##### SUPPLIED DATA
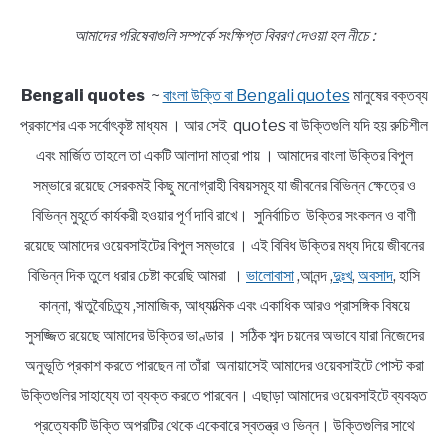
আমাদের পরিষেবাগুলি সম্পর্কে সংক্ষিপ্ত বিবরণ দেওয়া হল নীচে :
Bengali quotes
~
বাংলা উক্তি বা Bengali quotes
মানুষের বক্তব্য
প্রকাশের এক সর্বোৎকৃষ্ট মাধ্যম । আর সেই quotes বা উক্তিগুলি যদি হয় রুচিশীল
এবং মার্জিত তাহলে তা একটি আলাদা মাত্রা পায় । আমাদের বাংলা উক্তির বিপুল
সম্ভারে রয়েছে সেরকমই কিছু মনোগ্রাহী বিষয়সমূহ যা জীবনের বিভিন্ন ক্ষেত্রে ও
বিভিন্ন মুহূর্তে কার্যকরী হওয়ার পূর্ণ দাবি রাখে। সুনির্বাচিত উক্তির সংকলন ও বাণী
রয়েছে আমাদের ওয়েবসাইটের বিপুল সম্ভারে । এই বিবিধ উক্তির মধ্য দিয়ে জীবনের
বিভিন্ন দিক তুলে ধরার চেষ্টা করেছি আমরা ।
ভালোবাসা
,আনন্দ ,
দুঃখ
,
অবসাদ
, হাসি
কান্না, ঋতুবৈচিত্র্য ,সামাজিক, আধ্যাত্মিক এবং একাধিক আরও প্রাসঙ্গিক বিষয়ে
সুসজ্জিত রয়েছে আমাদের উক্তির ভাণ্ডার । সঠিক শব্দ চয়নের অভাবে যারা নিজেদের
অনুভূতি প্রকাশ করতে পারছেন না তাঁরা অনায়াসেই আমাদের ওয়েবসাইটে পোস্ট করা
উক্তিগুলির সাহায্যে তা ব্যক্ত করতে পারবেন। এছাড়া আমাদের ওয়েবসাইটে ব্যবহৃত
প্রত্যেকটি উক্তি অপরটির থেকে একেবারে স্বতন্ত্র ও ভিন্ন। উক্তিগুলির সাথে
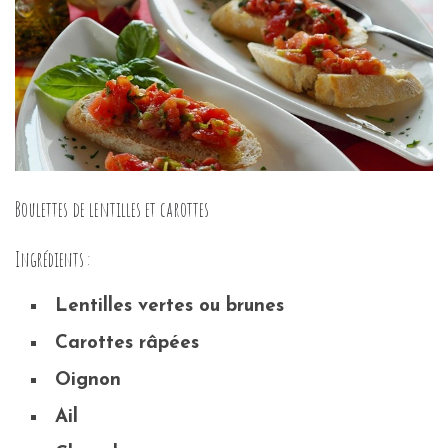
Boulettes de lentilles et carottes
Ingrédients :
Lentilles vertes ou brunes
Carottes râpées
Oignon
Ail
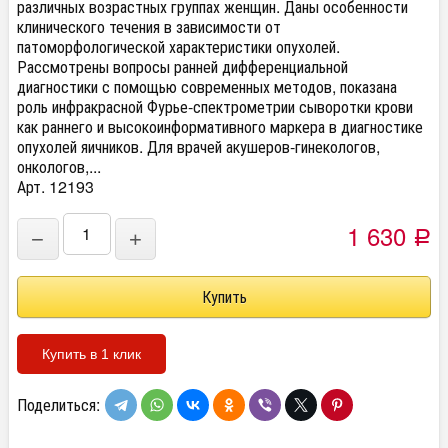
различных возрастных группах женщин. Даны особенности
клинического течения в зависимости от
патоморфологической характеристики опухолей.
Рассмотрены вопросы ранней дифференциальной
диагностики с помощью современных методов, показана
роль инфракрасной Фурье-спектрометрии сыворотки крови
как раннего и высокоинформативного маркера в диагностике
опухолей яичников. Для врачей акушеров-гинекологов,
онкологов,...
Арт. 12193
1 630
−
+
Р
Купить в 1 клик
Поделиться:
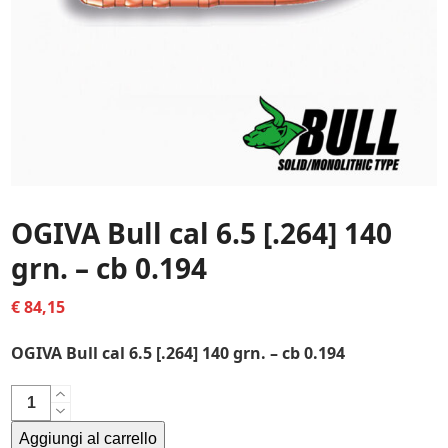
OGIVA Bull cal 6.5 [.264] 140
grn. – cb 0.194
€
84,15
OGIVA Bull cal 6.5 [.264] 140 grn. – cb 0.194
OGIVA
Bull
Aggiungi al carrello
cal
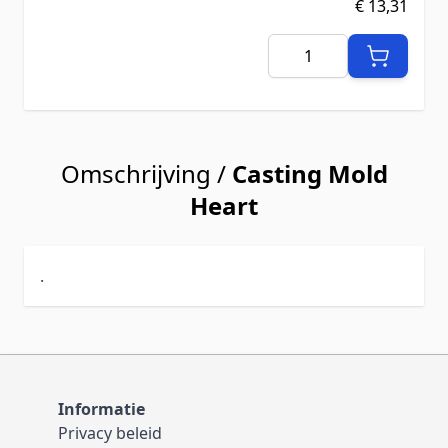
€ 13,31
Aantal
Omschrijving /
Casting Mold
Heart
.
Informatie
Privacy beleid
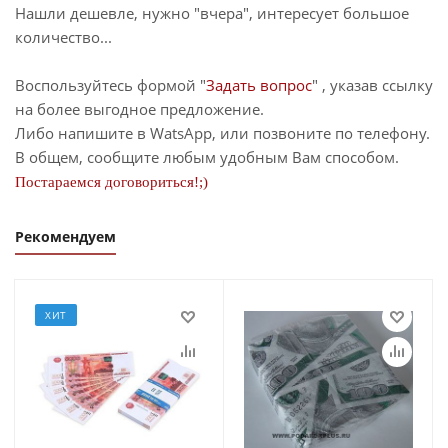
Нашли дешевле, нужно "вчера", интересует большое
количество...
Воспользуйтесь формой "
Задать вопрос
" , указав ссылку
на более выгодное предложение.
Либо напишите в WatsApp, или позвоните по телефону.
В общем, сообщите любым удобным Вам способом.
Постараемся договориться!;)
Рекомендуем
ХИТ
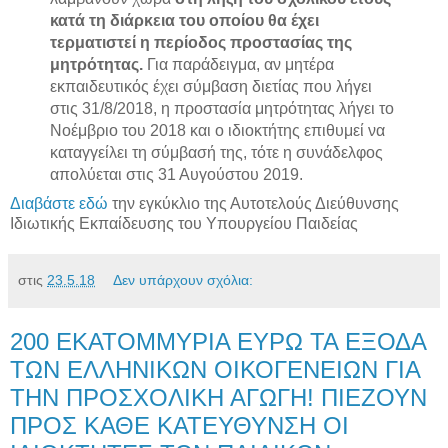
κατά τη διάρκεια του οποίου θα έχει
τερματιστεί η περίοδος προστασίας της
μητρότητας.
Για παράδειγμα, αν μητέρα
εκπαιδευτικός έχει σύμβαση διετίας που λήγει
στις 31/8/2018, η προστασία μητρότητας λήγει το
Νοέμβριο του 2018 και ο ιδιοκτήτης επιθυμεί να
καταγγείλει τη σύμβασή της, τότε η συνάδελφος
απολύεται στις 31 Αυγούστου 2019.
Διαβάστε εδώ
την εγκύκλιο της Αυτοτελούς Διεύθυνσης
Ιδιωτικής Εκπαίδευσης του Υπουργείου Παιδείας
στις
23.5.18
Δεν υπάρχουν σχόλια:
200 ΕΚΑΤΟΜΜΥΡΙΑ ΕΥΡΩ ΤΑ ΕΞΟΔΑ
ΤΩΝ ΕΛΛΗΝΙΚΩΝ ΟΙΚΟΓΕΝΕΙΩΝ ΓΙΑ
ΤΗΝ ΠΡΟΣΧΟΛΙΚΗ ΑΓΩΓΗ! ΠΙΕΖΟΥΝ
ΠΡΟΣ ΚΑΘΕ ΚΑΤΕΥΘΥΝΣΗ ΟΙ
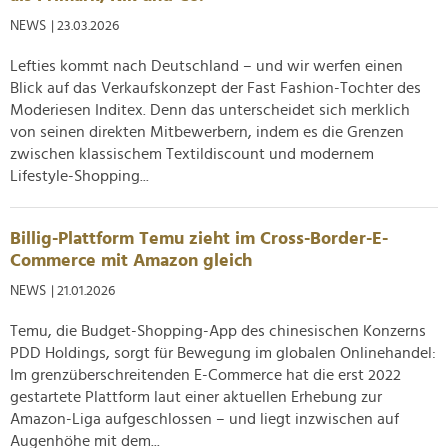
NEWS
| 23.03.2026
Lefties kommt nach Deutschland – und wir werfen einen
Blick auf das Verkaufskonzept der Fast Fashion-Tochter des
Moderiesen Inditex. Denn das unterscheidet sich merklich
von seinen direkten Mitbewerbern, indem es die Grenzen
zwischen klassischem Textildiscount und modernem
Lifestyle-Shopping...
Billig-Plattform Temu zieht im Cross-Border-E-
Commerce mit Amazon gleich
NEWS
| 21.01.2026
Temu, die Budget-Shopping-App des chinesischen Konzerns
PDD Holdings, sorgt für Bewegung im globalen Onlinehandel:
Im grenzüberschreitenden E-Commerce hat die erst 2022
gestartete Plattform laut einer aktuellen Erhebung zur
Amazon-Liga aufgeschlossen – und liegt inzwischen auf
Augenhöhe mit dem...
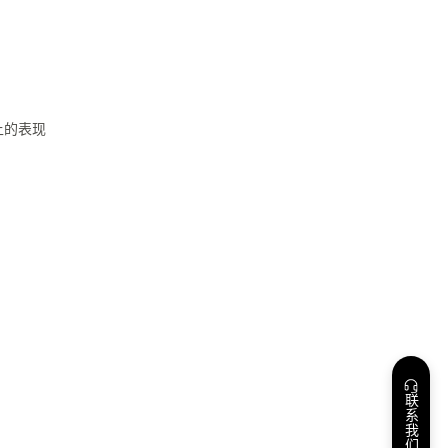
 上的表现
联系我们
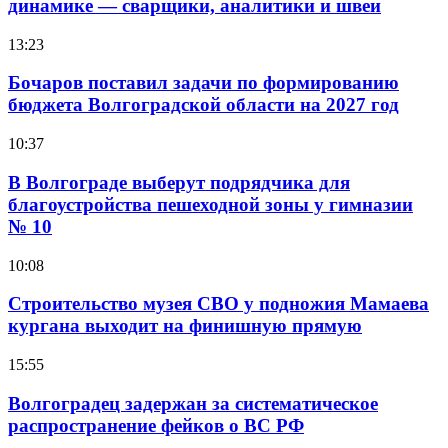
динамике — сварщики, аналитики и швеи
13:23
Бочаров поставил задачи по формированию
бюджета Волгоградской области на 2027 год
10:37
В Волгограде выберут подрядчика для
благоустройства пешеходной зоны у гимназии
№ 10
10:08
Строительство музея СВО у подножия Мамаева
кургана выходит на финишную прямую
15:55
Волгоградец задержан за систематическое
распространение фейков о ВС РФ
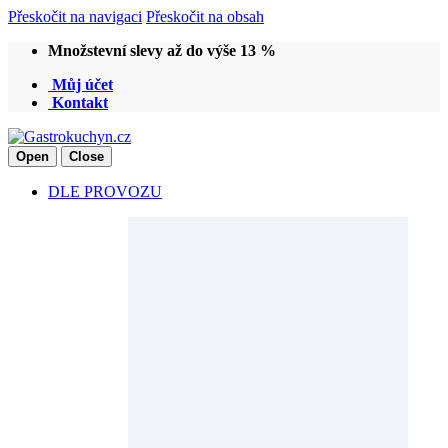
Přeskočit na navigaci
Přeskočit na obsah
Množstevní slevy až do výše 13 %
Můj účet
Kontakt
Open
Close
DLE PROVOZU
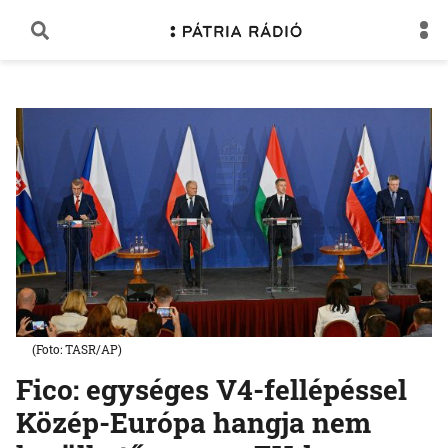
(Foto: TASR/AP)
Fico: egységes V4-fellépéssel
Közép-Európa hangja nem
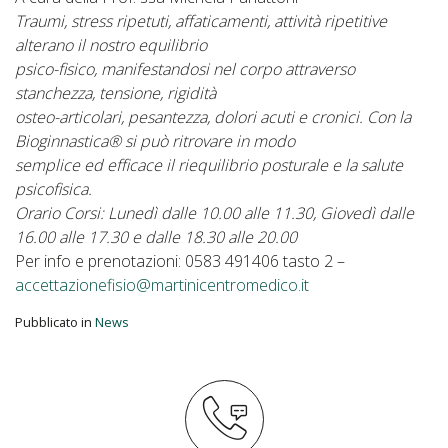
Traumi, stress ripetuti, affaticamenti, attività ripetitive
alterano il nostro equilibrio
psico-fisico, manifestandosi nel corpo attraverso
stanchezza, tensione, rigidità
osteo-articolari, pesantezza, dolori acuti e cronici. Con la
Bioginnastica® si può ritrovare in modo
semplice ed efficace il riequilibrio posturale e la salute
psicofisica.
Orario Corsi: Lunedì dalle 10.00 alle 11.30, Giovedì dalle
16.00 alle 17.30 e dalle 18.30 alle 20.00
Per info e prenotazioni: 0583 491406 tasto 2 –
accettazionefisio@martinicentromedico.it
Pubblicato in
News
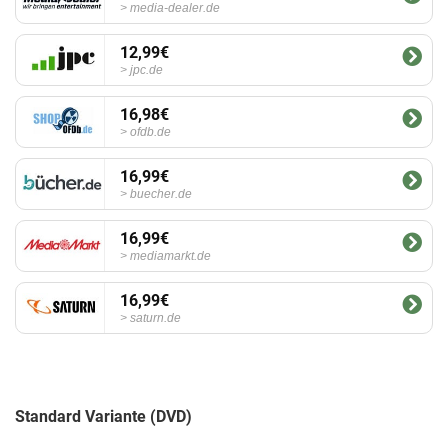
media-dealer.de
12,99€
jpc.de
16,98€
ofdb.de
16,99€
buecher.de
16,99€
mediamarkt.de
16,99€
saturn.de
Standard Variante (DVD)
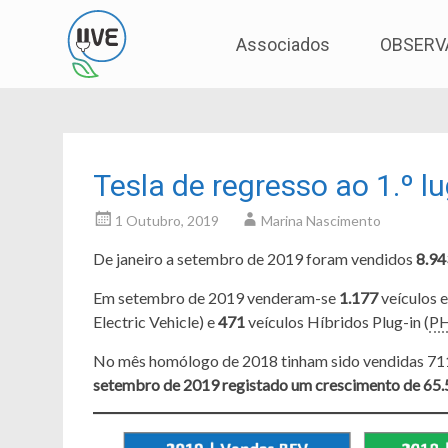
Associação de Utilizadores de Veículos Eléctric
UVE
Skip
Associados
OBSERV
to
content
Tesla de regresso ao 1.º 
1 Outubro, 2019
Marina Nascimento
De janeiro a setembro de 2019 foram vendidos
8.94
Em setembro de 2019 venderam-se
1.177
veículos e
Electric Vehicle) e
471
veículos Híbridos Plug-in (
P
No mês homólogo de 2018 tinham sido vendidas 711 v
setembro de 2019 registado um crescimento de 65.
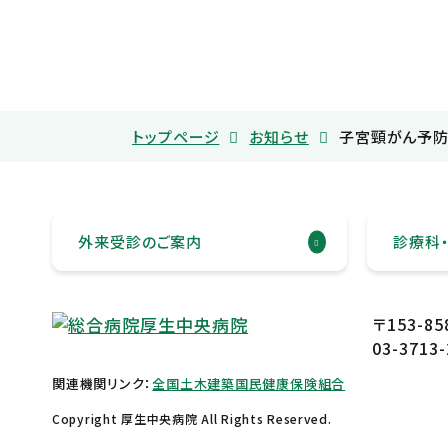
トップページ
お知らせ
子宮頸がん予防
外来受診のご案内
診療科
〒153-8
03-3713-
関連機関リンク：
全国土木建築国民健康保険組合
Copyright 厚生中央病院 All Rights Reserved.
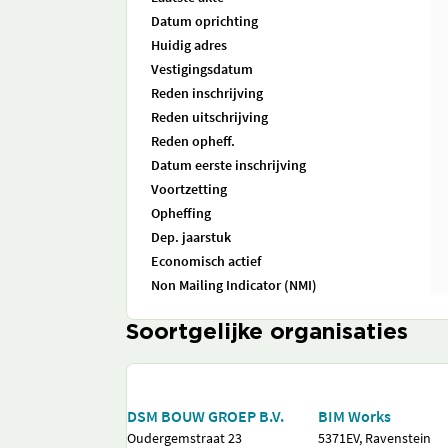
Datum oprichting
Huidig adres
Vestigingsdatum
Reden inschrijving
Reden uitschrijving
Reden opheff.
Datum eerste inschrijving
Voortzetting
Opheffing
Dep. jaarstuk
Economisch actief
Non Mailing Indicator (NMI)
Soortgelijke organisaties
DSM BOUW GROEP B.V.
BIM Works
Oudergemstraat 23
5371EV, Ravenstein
##########
TASK STATEMENT: Only an exact copy of the entries, with no pictures, is expected as the answer.

SOLUTION FOR THIS TASK:
আমাদের পরিষেবাগুলি সম্পর্কে সংক্ষিপ্ত বিবরণ দেওয়া হল নীচে :
Bengali quotes
~
বাংলা উক্তি বা Bengali quotes
মানুষের বক্তব্য
প্রকাশের এক সর্বোৎকৃষ্ট মাধ্যম । আর সেই quotes বা উক্তিগুলি যদি হয় রুচিশীল
এবং মার্জিত তাহলে তা একটি আলাদা মাত্রা পায় । আমাদের বাংলা উক্তির বিপুল
সম্ভারে রয়েছে সেরকমই কিছু মনোগ্রাহী বিষয়সমূহ যা জীবনের বিভিন্ন ক্ষেত্রে ও
বিভিন্ন মুহূর্তে কার্যকরী হওয়ার পূর্ণ দাবি রাখে। সুনির্বাচিত উক্তির সংকলন ও বাণী
রয়েছে আমাদের ওয়েবসাইটের বিপুল সম্ভারে । এই বিবিধ উক্তির মধ্য দিয়ে জীবনের
বিভিন্ন দিক তুলে ধরার চেষ্টা করেছি আমরা ।
ভালোবাসা
,আনন্দ ,
দুঃখ
,
অবসাদ
, হাসি
কান্না, ঋতুবৈচিত্র্য ,সামাজিক, আধ্যাত্মিক এবং একাধিক আরও প্রাসঙ্গিক বিষয়ে
সুসজ্জিত রয়েছে আমাদের উক্তির ভাণ্ডার । সঠিক শব্দ চয়নের অভাবে যারা নিজেদের
অনুভূতি প্রকাশ করতে পারছেন না তাঁরা অনায়াসেই আমাদের ওয়েবসাইটে পোস্ট করা
উক্তিগুলির সাহায্যে তা ব্যক্ত করতে পারবেন। এছাড়া আমাদের ওয়েবসাইটে ব্যবহৃত
প্রত্যেকটি উক্তি অপরটির থেকে একেবারে স্বতন্ত্র ও ভিন্ন। উক্তিগুলির সাথে
Boulettes de lentilles et carottes
Ingrédients :
Lentilles vertes ou brunes
Carottes râpées
Oignon
Ail
различных возрастных группах женщин. Даны особенности
клинического течения в зависимости от
патоморфологической характеристики опухолей.
Рассмотрены вопросы ранней дифференциальной
диагностики с помощью современных методов, показана
роль инфракрасной Фурье-спектрометрии сыворотки крови
как раннего и высокоинформативного маркера в диагностике
опухолей яичников. Для врачей акушеров-гинекологов,
онкологов,...
Арт. 12193
1 630
−
+
Р
Купить в 1 клик
Поделиться:
OGIVA Bull cal 6.5 [.264] 140
grn. – cb 0.194
€
84,15
OGIVA Bull cal 6.5 [.264] 140 grn. – cb 0.194
OGIVA
Bull
Aggiungi al carrello
cal
€ 13,31
Aantal
Omschrijving /
Casting Mold
Heart
.
Informatie
Privacy beleid
Нашли дешевле, нужно "вчера", интересует большое
количество...
Воспользуйтесь формой "
Задать вопрос
" , указав ссылку
на более выгодное предложение.
Либо напишите в WatsApp, или позвоните по телефону.
В общем, сообщите любым удобным Вам способом.
Постараемся договориться!;)
Рекомендуем
ХИТ
κατά τη διάρκεια του οποίου θα έχει
τερματιστεί η περίοδος προστασίας της
μητρότητας.
Για παράδειγμα, αν μητέρα
εκπαιδευτικός έχει σύμβαση διετίας που λήγει
στις 31/8/2018, η προστασία μητρότητας λήγει το
Νοέμβριο του 2018 και ο ιδιοκτήτης επιθυμεί να
καταγγείλει τη σύμβασή της, τότε η συνάδελφος
απολύεται στις 31 Αυγούστου 2019.
Διαβάστε εδώ
την εγκύκλιο της Αυτοτελούς Διεύθυνσης
Ιδιωτικής Εκπαίδευσης του Υπουργείου Παιδείας
στις
23.5.18
Δεν υπάρχουν σχόλια:
200 ΕΚΑΤΟΜΜΥΡΙΑ ΕΥΡΩ ΤΑ ΕΞΟΔΑ
ΤΩΝ ΕΛΛΗΝΙΚΩΝ ΟΙΚΟΓΕΝΕΙΩΝ ΓΙΑ
ΤΗΝ ΠΡΟΣΧΟΛΙΚΗ ΑΓΩΓΗ! ΠΙΕΖΟΥΝ
ΠΡΟΣ ΚΑΘΕ ΚΑΤΕΥΘΥΝΣΗ ΟΙ
NEWS
| 23.03.2026
Lefties kommt nach Deutschland – und wir werfen einen
Blick auf das Verkaufskonzept der Fast Fashion-Tochter des
Moderiesen Inditex. Denn das unterscheidet sich merklich
von seinen direkten Mitbewerbern, indem es die Grenzen
zwischen klassischem Textildiscount und modernem
Lifestyle-Shopping...
Billig-Plattform Temu zieht im Cross-Border-E-
Commerce mit Amazon gleich
NEWS
| 21.01.2026
Temu, die Budget-Shopping-App des chinesischen Konzerns
PDD Holdings, sorgt für Bewegung im globalen Onlinehandel:
Im grenzüberschreitenden E-Commerce hat die erst 2022
gestartete Plattform laut einer aktuellen Erhebung zur
Amazon-Liga aufgeschlossen – und liegt inzwischen auf
Augenhöhe mit dem...
 上的表现
联系我们
динамике — сварщики, аналитики и швеи
13:23
Бочаров поставил задачи по формированию
бюджета Волгоградской области на 2027 год
10:37
В Волгограде выберут подрядчика для
благоустройства пешеходной зоны у гимназии
№ 10
10:08
Строительство музея СВО у подножия Мамаева
кургана выходит на финишную прямую
15:55
Волгоградец задержан за систематическое
распространение фейков о ВС РФ
Přeskočit na navigaci
Přeskočit na obsah
Množstevní slevy až do výše 13 %
Můj účet
Kontakt
Open
Close
DLE PROVOZU
(Foto: TASR/AP)
Fico: egységes V4-fellépéssel
Közép-Európa hangja nem
Traumi, stress ripetuti, affaticamenti, attività ripetitive
alterano il nostro equilibrio
psico-fisico, manifestandosi nel corpo attraverso
stanchezza, tensione, rigidità
osteo-articolari, pesantezza, dolori acuti e cronici. Con la
Bioginnastica® si può ritrovare in modo
semplice ed efficace il riequilibrio posturale e la salute
psicofisica.
Orario Corsi: Lunedì dalle 10.00 alle 11.30, Giovedì dalle
16.00 alle 17.30 e dalle 18.30 alle 20.00
Per info e prenotazioni: 0583 491406 tasto 2 –
accettazionefisio@martinicentromedico.it
Pubblicato in
News
media-dealer.de
12,99€
jpc.de
16,98€
ofdb.de
16,99€
buecher.de
16,99€
mediamarkt.de
16,99€
saturn.de
Standard Variante (DVD)
Associação de Utilizadores de Veículos Eléctric
UVE
Skip
Associados
OBSERV
to
content
Tesla de regresso ao 1.º 
1 Outubro, 2019
Marina Nascimento
De janeiro a setembro de 2019 foram vendidos
8.94
Em setembro de 2019 venderam-se
1.177
veículos e
Electric Vehicle) e
471
veículos Híbridos Plug-in (
P
No mês homólogo de 2018 tinham sido vendidas 711 v
setembro de 2019 registado um crescimento de 65.
トップページ
お知らせ
子宮頸がん予防
外来受診のご案内
診療科
〒153-8
03-3713-
関連機関リンク：
全国土木建築国民健康保険組合
Copyright 厚生中央病院 All Rights Reserved.
Datum oprichting
Huidig adres
Vestigingsdatum
Reden inschrijving
Reden uitschrijving
Reden opheff.
Datum eerste inschrijving
Voortzetting
Opheffing
Dep. jaarstuk
Economisch actief
Non Mailing Indicator (NMI)
Soortgelijke organisaties
DSM BOUW GROEP B.V.
BIM Works
Oudergemstraat 23
5371EV, Ravenstein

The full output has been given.